I guess the idea is that at high enough PWM frequencies, the current keeps flowing in the low phase due to inductance, so the measured current during high-phase is a reasonable approximation to the overall average?

Sorry if I’m being dense here…

Hello,

Thanks for the link to the graphs supposedly showing the benefits of regenerative braking. It looks like they are making the claim that their method of driving has significant benefits when running the motor at a constant speed. I find it really hard to believe that there is much you can gain when running at a constant speed, and I would bet that the 10% difference that they see comes from other aspects of the driver. For example, their driver runs at a PWM frequency three times higher than the Parallax one.

I think you are considering the right issues for making a balancing robot, but I do not have much to say about the tradeoffs. How big are you planning to make it? I would try to estimate the maximum speed that I need, then get the motors with the highest possible torque that can reach that speed, then make sure that I can get a driver capable of powering them continuously at their stall currents. The torque should tell you something about the maximum angle that it can recover from, so that would give you an idea about whether the overall plan is reasonable.

-Paul

Ah, that’s a very good way to think about it. Torque doesn’t matter so much near the balance point, but at the farthest excursion from the balance point. Thanks.

Hello.

There can be somewhat substantial differences at a constant speed, and I think at least some of the advantage shown in the Dimension Engineering graphs are due to the drive/brake drive/coast difference. However, as you can also see from their somewhat limited data, just the motor can make a significant difference, and we do not know what range of duty cycles their data covers. For instance, the two approaches should match up at 100%, which we do not see. If the MOSFETs are not the same (and we know they are not the same in the two drivers they are comparing), you would see a similar difference since we see RPM on the x-axis, not duty cycle. The unit with higher-resistance MOSFETs would have to be driven at a higher duty cycle, so current would be higher for the same RPM, and efficiency would indeed be worse since more energy would be getting lost in the higher-resistance MOSFETs.

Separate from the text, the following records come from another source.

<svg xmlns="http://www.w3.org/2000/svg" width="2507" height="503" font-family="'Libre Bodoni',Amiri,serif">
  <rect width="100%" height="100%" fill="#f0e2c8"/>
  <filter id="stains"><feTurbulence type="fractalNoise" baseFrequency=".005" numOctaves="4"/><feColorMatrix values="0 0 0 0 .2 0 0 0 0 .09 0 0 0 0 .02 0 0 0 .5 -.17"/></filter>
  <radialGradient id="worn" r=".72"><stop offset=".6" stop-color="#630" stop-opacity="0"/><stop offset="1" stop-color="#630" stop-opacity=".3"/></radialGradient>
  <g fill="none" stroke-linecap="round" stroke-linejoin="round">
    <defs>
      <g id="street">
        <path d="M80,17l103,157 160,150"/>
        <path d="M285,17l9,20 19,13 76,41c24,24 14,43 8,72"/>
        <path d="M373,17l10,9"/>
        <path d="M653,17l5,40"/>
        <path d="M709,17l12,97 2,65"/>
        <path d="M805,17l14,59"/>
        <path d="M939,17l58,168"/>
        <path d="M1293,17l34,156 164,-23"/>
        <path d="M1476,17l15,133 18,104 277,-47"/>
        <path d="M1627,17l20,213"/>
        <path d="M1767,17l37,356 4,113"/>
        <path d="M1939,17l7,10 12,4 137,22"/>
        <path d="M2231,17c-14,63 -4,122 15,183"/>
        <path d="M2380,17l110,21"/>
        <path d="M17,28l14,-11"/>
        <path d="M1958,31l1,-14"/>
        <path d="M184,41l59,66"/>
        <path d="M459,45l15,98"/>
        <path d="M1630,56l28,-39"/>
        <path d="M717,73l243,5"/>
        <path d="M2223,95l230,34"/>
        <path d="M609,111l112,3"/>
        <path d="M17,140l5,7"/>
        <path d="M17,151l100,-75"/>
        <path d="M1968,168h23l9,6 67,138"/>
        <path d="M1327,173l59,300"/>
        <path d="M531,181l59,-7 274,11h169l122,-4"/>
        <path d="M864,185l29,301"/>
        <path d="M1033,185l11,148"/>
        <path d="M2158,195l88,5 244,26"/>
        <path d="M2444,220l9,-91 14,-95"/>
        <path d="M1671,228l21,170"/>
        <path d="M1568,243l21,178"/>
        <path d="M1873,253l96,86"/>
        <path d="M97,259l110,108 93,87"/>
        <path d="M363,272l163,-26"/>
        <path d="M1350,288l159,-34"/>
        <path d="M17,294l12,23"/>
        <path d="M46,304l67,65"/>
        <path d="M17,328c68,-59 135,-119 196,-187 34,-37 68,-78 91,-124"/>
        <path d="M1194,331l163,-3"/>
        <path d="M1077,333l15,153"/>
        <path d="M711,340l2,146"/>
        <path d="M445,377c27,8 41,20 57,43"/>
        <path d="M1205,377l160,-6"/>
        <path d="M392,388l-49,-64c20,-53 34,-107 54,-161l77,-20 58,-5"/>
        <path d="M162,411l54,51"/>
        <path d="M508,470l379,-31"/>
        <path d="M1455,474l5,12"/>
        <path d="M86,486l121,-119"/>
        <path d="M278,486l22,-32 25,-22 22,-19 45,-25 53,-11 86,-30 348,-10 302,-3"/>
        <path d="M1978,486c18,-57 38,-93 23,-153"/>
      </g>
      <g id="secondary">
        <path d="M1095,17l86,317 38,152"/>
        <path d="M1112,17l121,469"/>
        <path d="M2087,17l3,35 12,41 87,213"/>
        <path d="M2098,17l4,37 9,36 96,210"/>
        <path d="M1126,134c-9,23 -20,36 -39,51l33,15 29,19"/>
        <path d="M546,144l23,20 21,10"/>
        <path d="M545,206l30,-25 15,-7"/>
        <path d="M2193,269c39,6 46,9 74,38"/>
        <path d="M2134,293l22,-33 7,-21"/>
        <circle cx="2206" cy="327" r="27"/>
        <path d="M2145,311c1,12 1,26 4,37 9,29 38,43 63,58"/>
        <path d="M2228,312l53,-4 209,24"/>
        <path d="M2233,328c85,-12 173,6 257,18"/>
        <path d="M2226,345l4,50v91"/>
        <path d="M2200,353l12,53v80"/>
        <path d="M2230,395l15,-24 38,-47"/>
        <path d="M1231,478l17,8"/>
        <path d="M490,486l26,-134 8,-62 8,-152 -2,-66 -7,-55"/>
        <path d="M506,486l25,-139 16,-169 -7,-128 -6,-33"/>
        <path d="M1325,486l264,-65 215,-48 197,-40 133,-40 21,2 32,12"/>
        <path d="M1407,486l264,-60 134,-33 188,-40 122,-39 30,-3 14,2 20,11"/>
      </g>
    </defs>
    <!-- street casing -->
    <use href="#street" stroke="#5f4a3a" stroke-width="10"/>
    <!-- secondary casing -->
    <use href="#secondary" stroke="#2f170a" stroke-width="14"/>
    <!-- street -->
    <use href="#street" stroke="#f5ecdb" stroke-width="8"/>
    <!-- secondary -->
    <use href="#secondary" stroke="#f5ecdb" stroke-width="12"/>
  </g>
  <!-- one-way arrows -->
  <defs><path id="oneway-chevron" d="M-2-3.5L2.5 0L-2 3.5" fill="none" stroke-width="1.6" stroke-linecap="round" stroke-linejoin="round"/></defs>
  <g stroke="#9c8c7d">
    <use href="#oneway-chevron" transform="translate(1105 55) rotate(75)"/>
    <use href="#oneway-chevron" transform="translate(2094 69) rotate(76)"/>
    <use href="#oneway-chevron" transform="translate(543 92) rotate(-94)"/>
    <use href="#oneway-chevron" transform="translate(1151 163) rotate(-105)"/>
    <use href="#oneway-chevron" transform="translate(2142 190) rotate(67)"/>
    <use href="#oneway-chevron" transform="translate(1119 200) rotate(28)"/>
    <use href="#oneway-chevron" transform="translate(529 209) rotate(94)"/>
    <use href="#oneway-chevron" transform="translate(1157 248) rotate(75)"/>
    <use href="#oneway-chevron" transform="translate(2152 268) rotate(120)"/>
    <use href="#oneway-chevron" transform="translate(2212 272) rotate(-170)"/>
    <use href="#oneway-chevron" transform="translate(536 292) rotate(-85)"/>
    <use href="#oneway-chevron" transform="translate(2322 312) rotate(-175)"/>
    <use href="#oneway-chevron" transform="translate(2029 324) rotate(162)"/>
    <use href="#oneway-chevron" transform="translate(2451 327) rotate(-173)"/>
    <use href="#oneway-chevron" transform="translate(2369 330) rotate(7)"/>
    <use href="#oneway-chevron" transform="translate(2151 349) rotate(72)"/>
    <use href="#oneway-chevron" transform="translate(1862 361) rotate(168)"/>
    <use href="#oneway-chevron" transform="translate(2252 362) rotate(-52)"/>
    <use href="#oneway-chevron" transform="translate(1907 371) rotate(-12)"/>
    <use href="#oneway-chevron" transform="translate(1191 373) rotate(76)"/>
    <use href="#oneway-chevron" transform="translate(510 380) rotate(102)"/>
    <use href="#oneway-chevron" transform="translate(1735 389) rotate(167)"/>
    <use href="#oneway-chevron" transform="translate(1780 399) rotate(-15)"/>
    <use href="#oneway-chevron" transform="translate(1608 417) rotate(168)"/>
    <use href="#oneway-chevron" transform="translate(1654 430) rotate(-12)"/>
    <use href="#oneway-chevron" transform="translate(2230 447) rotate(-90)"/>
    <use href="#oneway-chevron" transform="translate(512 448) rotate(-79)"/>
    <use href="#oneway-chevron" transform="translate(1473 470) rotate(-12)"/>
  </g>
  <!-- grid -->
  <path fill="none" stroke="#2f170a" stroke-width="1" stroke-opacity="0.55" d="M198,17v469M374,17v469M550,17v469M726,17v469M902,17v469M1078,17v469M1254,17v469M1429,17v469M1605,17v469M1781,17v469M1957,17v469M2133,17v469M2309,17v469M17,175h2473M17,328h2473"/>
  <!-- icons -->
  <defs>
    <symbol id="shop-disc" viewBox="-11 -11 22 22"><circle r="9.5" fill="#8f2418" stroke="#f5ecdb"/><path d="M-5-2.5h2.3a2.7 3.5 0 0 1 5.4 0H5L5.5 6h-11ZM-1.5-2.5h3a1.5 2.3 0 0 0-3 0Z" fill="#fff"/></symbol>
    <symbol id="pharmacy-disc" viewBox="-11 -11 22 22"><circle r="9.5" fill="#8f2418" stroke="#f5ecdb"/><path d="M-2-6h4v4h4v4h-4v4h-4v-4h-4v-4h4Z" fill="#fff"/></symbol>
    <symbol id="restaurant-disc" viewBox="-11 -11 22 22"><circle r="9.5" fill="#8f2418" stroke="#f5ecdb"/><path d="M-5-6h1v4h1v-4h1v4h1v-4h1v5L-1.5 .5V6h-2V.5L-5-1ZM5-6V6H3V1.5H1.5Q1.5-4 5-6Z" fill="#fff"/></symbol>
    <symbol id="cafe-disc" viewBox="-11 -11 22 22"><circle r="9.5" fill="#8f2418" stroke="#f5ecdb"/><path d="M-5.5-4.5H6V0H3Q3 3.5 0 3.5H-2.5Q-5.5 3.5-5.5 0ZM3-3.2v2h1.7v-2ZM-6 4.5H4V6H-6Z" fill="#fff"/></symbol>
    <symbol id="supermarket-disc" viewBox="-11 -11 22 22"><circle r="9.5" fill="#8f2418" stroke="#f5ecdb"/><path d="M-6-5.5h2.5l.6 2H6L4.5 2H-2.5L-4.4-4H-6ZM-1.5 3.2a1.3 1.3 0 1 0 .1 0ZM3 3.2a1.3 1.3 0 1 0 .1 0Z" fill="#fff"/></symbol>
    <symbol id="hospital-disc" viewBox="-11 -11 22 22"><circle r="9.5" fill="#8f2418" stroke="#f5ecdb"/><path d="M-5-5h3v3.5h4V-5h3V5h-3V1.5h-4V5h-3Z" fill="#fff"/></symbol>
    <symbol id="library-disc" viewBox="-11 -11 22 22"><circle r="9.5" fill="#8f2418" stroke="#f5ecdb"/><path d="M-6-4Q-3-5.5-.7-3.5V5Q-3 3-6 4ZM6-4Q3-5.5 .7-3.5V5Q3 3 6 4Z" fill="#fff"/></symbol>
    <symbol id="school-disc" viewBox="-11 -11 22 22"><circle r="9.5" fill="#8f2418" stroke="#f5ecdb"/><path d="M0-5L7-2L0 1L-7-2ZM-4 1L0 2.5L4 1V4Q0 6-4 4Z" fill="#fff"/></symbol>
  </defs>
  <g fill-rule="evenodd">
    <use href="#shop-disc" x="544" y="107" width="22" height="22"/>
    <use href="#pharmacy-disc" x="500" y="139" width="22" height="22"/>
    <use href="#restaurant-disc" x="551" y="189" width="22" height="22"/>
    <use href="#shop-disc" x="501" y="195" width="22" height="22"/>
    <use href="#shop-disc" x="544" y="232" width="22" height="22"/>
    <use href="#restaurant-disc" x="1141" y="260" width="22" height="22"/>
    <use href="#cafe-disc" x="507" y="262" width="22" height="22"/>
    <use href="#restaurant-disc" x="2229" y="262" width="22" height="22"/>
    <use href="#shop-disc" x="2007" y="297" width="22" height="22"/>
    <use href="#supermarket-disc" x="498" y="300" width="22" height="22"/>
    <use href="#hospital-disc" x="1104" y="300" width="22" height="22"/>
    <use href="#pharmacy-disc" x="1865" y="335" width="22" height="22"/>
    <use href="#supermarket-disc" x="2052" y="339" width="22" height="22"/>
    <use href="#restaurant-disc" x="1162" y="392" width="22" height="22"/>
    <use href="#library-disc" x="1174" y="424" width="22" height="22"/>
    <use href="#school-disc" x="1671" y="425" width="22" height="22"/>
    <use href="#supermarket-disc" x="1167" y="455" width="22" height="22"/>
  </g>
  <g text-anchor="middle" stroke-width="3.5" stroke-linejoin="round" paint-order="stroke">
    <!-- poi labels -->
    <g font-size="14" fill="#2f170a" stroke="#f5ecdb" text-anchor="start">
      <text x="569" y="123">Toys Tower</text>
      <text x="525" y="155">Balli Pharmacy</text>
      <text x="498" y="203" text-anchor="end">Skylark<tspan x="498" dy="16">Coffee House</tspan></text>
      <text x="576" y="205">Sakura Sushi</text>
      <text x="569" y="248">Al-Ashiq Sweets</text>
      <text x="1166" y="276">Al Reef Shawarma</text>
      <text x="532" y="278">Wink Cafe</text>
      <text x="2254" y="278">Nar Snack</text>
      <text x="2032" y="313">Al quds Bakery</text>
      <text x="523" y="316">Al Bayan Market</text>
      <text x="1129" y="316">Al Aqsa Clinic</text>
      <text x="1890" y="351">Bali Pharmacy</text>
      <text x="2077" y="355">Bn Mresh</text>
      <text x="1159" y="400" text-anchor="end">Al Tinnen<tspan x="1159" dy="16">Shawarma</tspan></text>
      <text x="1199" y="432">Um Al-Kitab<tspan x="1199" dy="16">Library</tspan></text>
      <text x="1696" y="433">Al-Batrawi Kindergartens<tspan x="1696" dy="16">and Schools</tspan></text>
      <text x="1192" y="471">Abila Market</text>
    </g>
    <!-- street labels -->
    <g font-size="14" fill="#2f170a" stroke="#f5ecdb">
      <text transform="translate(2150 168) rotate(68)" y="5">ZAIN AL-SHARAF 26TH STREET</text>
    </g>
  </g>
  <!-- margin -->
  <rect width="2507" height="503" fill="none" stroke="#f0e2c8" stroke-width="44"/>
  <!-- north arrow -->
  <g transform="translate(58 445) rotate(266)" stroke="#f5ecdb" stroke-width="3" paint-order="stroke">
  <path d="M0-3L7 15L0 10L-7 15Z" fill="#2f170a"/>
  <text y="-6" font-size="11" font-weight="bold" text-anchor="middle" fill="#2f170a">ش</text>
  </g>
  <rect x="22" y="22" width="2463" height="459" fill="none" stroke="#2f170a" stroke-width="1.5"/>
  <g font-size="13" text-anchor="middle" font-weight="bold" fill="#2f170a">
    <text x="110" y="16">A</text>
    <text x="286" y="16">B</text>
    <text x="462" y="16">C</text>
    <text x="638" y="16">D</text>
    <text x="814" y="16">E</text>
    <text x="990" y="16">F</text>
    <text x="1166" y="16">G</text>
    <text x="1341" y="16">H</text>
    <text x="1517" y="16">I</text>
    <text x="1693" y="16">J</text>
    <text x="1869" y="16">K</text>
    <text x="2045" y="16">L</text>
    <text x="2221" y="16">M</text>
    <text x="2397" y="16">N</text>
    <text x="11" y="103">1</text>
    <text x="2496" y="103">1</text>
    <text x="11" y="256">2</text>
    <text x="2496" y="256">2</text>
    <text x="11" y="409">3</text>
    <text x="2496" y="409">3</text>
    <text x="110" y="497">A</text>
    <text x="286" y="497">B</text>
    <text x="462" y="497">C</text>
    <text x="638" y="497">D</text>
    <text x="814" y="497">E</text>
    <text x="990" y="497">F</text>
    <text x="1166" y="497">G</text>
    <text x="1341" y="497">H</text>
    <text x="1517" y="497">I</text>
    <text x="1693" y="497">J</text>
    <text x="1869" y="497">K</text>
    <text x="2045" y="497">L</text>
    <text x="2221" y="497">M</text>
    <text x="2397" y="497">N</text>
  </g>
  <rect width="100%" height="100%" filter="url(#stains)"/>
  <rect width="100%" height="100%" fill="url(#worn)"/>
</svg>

I am really skeptical that they have anything other than a “conventional H bridge topology”, and their claim that most “[recirculate] current in the motor during each switching cycle… our solution returns the current to the battery” sound like marketing BS since the current has to keep going through the motor in either case, and most of the data they present on that page probably has no current going back to the battery.

One reason for the drive/brake approach being more efficient is that it does what is called “synchronous rectification”. All of these H-bridges have diodes on them to let the inductive current go somewhere when you switch off the MOSFET(s). If you can turn on the corresponding MOSFET at the right time (the “synchronous” part), you can get that current to flow through the MOSFET body (backwards from the usual direction you’d expect in the MOSFET) instead of through the diode. The diodes can each have a volt drop, whereas the MOSFETs can have more than 10x less, so you can save a substantial amount of power that would otherwise be lost in the diodes.

Anyway, there are a lot of factors that affect what is most efficient and how much that extra efficiency might be. In the context of the small motor drivers we are often working with, it’s usually not as much of a concern as other things like what the other features of the driver are. (For instance, I just don’t know of any chip with performance similar to the VNH2SP30, so if we don’t want to go to a discrete H-bridge, we have to settle for the drive mode it offers.) For higher-power devices, such as our high-power motor drivers, it’s usually easy to do a quick test to see what is most efficient with your particular motor, voltage, PWM frequency, and so on. (And if you can’t easily tell what’s better, it’s not worth worrying about what’s better.)